Louisa mengangguk kemudian mengirimkan file hasil latihan itu pada Adrian. “Rekaman akan diambil setelah kau kembali dari Korea, ‘kan?” tanya Louisa.
Adrian mengangguk. “Di dunia hiburan kita susah mendapat libur yang benar-benar membuat istirahat. Apa kau tak berpikir hidup kita terlalu tertekan? Ah, ini melelahkan.”
Louisa terkekeh. “Tapi itu sebanding dengan apa yang kau dapatkan. Kariermu luar biasa untuk seorang pendatang baru.”
Adrian pun terkekeh. “Ya, aku harus mensyukurinya. Bagaimanapun itu rejeki, dan ini cita-citaku.”
“Itulah kenapa kau harus berjuang lebih dan lebih lagi.”
“Tentu saja,” sahut Adrian. “Semangat!”
“Semangat!” Mereka tertawa bersama. Sampai semua hasil test vocal hari ini masuk ke ipod Adrian barulah ia pamit undur diri. Malam sudah menyelimuti kota Amsterdam ketika Adrian keluar dari gedung agensi. Sekilas ia melirik pasangan kekasih yang baru saja melintas di depannya. Ia tersenyum kecut kembali teringat pada Clary. Adrian mencoba mengabaikannya, lalu masuk ke dalam mobil. Berpikir sejenak, Adrian mengambil ponsel di saku celana. Menghubungi Quensha.
“Sayang, apa kau masih ada di tempat latihan?” tanyanya mencoba kembali bersikap seperti dulu. Gadis itu tampak menjawab dengan bahagia. Ia memang masih ada di lantai 8. Baru saja menyudahi latihannya.

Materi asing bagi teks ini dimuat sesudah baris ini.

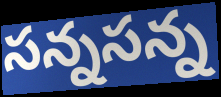
సన్నసన్న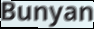
BunyanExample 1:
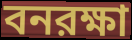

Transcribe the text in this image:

বনরক্ষা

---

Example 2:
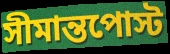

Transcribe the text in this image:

সীমান্তপোস্ট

“Apa kau akan pulang sekarang? Aku menunggumu di parkiran.”
Quensha tersenyum senang. “Aku segera turun, Adrian.” Gadis itu pun mengambil tas yang dibawanya, berlari dengan cepat menuju parkiran. Ia tersenyum senang menatap Adrian yang melambai ke arahnya. “Ayo, kita pulang,” ajak Adrian sambil mengumbar senyum.

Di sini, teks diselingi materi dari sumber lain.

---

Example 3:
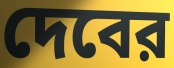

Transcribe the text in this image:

দেবের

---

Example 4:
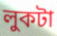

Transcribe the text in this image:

লুকটা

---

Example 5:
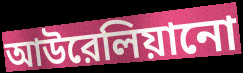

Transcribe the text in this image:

আউরেলিয়ানোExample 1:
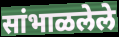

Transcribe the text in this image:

सांभाळलेले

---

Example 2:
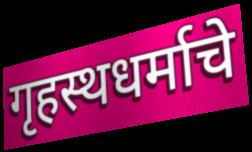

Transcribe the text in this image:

गृहस्थधर्माचे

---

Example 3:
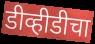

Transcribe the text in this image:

डीव्हीडीचा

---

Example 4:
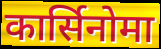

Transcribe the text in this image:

कार्सिनोमा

“Baiklah.” Quensha pun mendudukkan dirinya di sebelah Adrian, di samping kemudi.
“Malam ini mau menginap di rumahku, Quensha?”
“Jika kau menginginkannya, aku akan menginap.”
Adrian tersenyum mendengar jawaban kekasihnya. Ia menarik kepala Quensha dan mencium keningnya. “Maafkan sikapku selama ini.”
“Tak apa-apa, Adrian. Aku mengerti kenapa kau bersikap seperti itu.”
“Kau sangat baik, terima kasih, Sayang.” Adrian pun melajukan mobil menjauh dari sana. Keduanya tampak sangat bahagia. Namun, benarkah Adrian sebahagia yang terlihat?